“I was sitting on the bed in the resus bay, and I could just sense it. There was this blackness coming over my body, I could feel it moving up my arms and legs.
“I knew my heart was shutting down and I was dying. It’s hard to understand, but it was this overwhelming darkness, an impending doom.”
This was the moment Sandra Wardrop nearly died from an allergic reaction to a chicken curry aged 44.
Food allergies are much more common in children. One in 20 aged 10-14 have them. Post continues after video.
The New South Wales nurse didn’t grow up with food allergies. In fact, 2014 was her very first experience with them.
In the February she had a slight reaction to a prawn goa, and in the May she had a different curry, but one she’d eaten numerous times before, and had a severe anaphylaxis event that nearly killed her.
Never before had she had a single symptom.
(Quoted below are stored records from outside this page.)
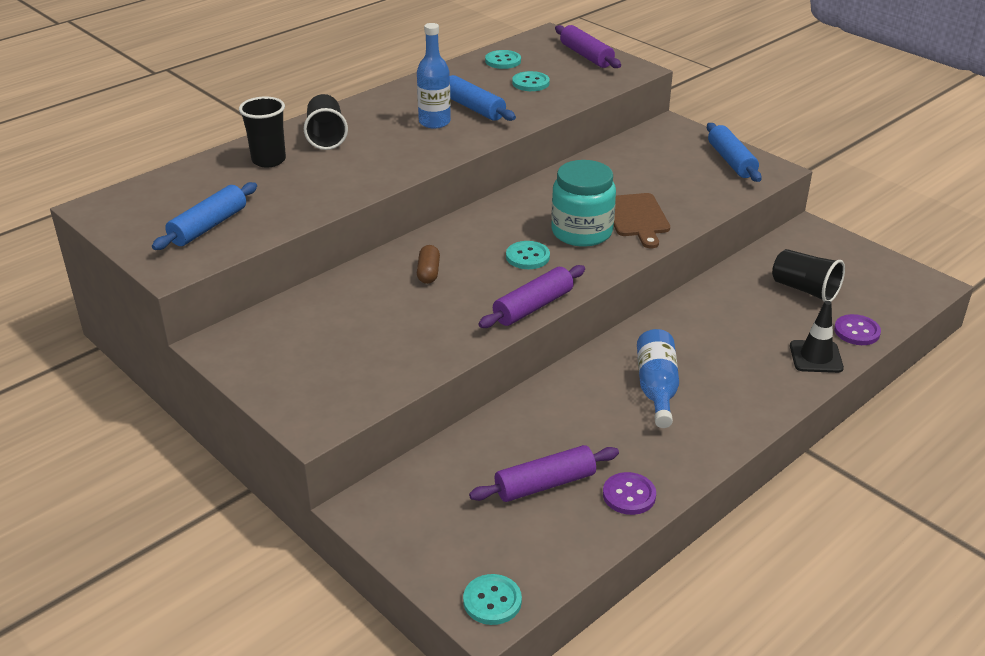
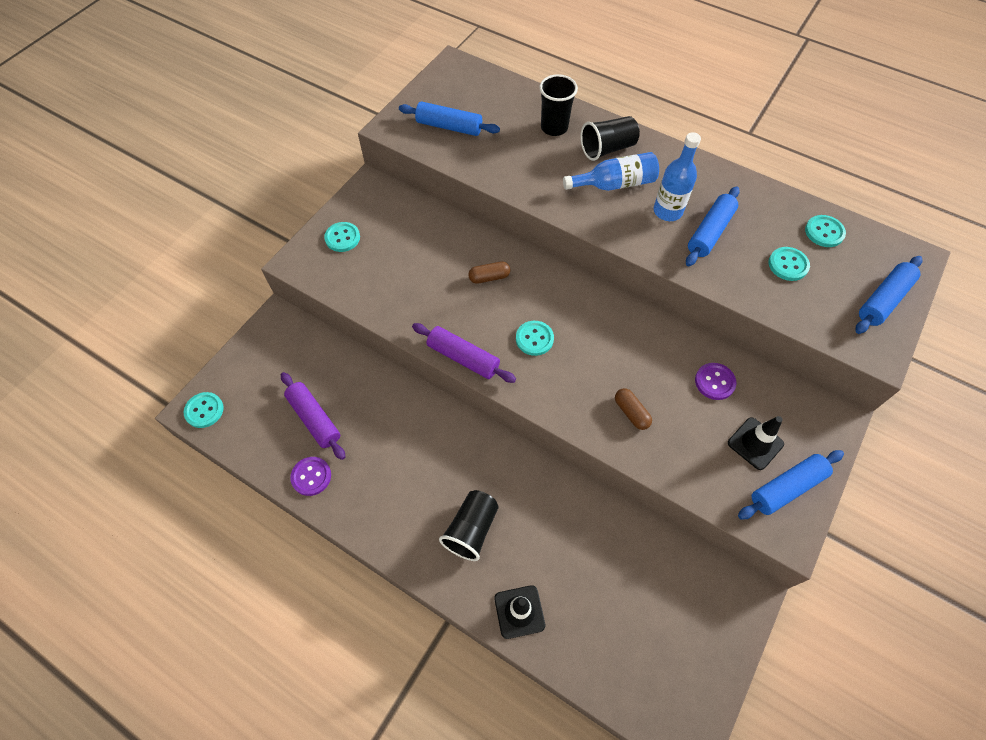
camera: 75 degrees right, 25 degrees up
(296, 378) = (342, 238): none -> turquoise button
(581, 232) = (589, 372): turquoise jar -> none
(586, 56) = (883, 300): purple rolling pin -> blue rolling pin
(636, 218) = (631, 412): brown cutting board -> brown capsule
(656, 388) = (440, 478): blue bottle -> blue bottle (614, 184)
(686, 165) = (755, 443): none -> black traffic cone
(805, 290) = (628, 595): black cup -> black cup (471, 529)
(856, 331) = (573, 652): purple button -> purple button (714, 382)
She is one of the rare few who develop a severe food allergy in adulthood.
Sandra went from no issues at all to being allergic to cumin, coriander, tumeric, nutmeg, fennel, mustards, fenugreek and seafood.
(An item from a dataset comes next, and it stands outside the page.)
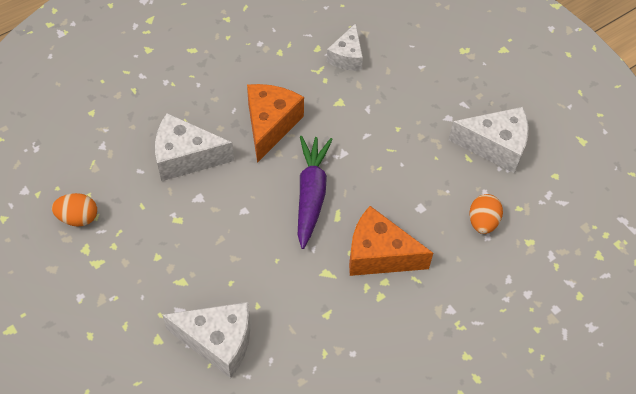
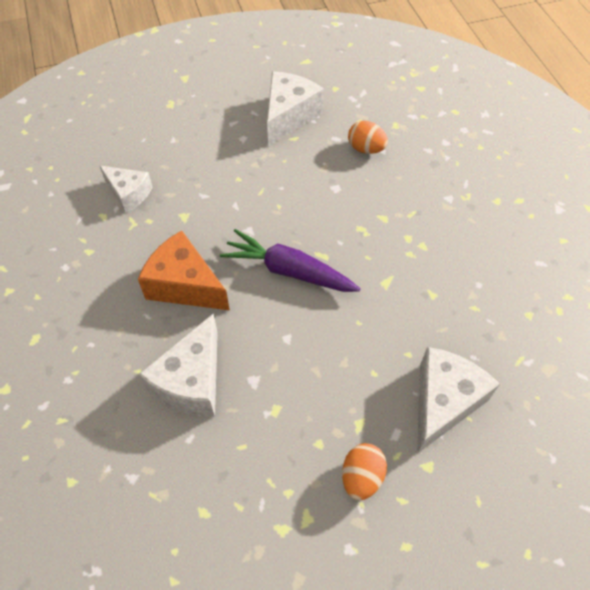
camera: 70 degrees left, 0 degrees up
(78, 218) = (232, 530): orange egg -> orange egg (361, 477)
(379, 254) = (377, 234): orange cheese -> none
“My immunologists told me I am 1 in 10,000 maybe even 1 in 100,000,” Sandra told Mamamia.
How? She isn’t sure, neither are immunologists. There’s barely any research.
“There are theories [as to why I developed allergies so late],” Sandra explained. “I was peri-menopausal, so my hormones were changing. I also have asthma and hayfever, and they can harbour this process.”
Allergy professor Associate Professor Richard Loh told Mamamia their other theory for late onset allergies is linked to gastro.